§ **Listed records**:
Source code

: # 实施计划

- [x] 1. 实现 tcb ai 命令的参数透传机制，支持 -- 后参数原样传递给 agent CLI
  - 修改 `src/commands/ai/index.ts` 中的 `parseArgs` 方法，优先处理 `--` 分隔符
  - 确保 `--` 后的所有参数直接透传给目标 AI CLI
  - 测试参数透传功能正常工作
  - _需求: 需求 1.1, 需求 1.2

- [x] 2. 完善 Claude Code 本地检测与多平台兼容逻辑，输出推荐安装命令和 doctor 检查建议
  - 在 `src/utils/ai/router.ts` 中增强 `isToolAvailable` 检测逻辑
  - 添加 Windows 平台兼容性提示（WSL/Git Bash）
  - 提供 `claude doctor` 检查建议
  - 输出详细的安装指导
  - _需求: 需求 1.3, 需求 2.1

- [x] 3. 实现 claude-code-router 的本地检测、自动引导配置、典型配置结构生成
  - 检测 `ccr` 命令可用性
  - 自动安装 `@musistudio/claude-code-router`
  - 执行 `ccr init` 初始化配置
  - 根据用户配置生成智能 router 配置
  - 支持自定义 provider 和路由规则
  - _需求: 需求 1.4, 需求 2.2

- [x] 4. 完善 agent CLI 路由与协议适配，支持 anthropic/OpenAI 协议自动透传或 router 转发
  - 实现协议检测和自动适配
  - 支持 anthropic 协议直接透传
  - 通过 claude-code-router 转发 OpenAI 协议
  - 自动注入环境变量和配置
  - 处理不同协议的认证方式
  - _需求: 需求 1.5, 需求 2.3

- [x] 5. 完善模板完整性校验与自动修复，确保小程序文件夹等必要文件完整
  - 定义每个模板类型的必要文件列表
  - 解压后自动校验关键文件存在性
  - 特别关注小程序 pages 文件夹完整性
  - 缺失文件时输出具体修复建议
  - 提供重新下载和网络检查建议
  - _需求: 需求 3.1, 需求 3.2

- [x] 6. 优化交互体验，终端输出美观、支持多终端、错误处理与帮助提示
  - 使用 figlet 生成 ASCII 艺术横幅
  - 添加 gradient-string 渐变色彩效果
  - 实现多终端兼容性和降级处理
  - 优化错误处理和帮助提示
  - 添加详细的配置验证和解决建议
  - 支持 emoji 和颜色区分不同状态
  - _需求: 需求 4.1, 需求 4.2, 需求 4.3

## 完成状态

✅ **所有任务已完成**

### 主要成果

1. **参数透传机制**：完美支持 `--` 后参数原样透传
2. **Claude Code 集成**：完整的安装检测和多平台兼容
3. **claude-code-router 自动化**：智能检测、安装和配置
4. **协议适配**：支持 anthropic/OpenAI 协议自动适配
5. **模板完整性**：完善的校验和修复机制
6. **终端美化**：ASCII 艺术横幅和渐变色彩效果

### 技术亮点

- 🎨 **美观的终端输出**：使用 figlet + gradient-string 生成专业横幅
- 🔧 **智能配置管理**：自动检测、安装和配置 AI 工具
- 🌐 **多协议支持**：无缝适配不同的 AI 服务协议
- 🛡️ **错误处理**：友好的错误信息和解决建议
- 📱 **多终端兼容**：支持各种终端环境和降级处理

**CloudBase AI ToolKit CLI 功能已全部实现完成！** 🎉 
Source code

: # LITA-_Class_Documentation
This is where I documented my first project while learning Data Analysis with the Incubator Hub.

§ **Problem details**: Every line above with the word "安装和配置" belongs in the answer, copied as written.

§ **The completed task**:
3. **claude-code-router 自动化**：智能检测、安装和配置
- 🔧 **智能配置管理**：自动检测、安装和配置 AI 工具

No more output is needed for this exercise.